1021P - Analysis of genome alterations in head and neck squamous cell carcinoma to identify potential prognosis biomarkers or targetable genetic aberrations

Date 29 September 2014
Event ESMO 2014
Session Poster Display session
Topics Head and Neck Cancers
Translational Research
Presenter Benjamin Linot
Citation Annals of Oncology (2014) 25 (suppl_4): iv340-iv356. 10.1093/annonc/mdu340
Authors B. Linot1, O. Capitain1, I. Valo2, A. Septans3, P. Augereau1, A. Renoult4, S. Fronteau4, A. Morel4
  • 1Medical Oncology, Institut de cancérologie de l'ouest, 49000 - Angers/FR
  • 2Pathology Department, Institut de cancérologie de l'ouest, 49000 - Angers/FR
  • 3Statistics And Data Management, Institut de Cancérologie de l'Ouest, Angers/FR
  • 4Pharmacology Department, Institut de cancérologie de l'ouest, 49000 - Angers/FR

Abstract

Aim

It is crucial to delineate the aberrant growth signaling pathways in head and neck squamous cell carcinoma (HNSCC) and develop specific targeted therapies to improve the treatment outcome.

Methods

Formalin-fixed, paraffin-embedded (FFPE) surgically resected tumor samples from 50 patients with previously untreated resectable HNSCC were evaluated. All patients benefited from complete surgery with post-operative radiotherapy. We used targeted, massively exome sequencing (Life Technology, Ion Torrent) for 30 cancer relevant genes.

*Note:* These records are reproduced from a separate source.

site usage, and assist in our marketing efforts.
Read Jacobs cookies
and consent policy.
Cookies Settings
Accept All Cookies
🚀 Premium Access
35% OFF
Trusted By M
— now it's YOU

Mutations were modeled bioinformatically using the CHASM prediction algorithm to retain single nucleotide variants with low CHASM scores consistent with oncogenic driver characteristics. We assessed by immunohistochemistry (IHC) the expression of p16, PTEN, cMet and Ki67. Univariate and multivariate analyses were performed to evaluate predictive variables (protein expression and integrated genomic alterations) for disease-free (DFS) and overall survival (OS).

Results

The median age was 57.7 years (range: 35-84) with tobacco smoking and alcohol consumption in 90%. The median DFS and OS were respectively 13.8 months [8.8; 16.5] and 20.5 months [CI 95%: 15.4; 27.3] with 8.2% [CI 95%: 2.2%; 19.3%] as 5-year OS rate (p > 0.05). PTEN, cMet, p16 expression and Ki67 assessed by IHC were not independent factors for poor DFS or OS in multivariate analysis in this small sample, but classically PS > 0 (p = 0.0102) and stage > T1 (p = 0.0073) were identified as such. Over 10 significantly mutated genes (CHASM p-value <0.01) were identified including TP53, ERBB2, PDGFRA, MET and some of PI3K family members such as PIK3CA (24%). Potential genomic alteration drivers in TP53, ERBB2 and IGF1R decreased significantly DFS and OS in multivariate analysis (p < 0.05).

Conclusions

HNSCC is a heterogeneous group and the understanding of biomarkers is not as well defined as in other tumor types. We identified multiple mutation drivers including potential targetable genes such as ERBB2 and IGF1R who decrease OS and PFS. Initiation of clinical trials adapted to individual genomic alterations will be necessary to drive therapeutic targeting.

Disclosure

All authors have declared no conflicts of interest.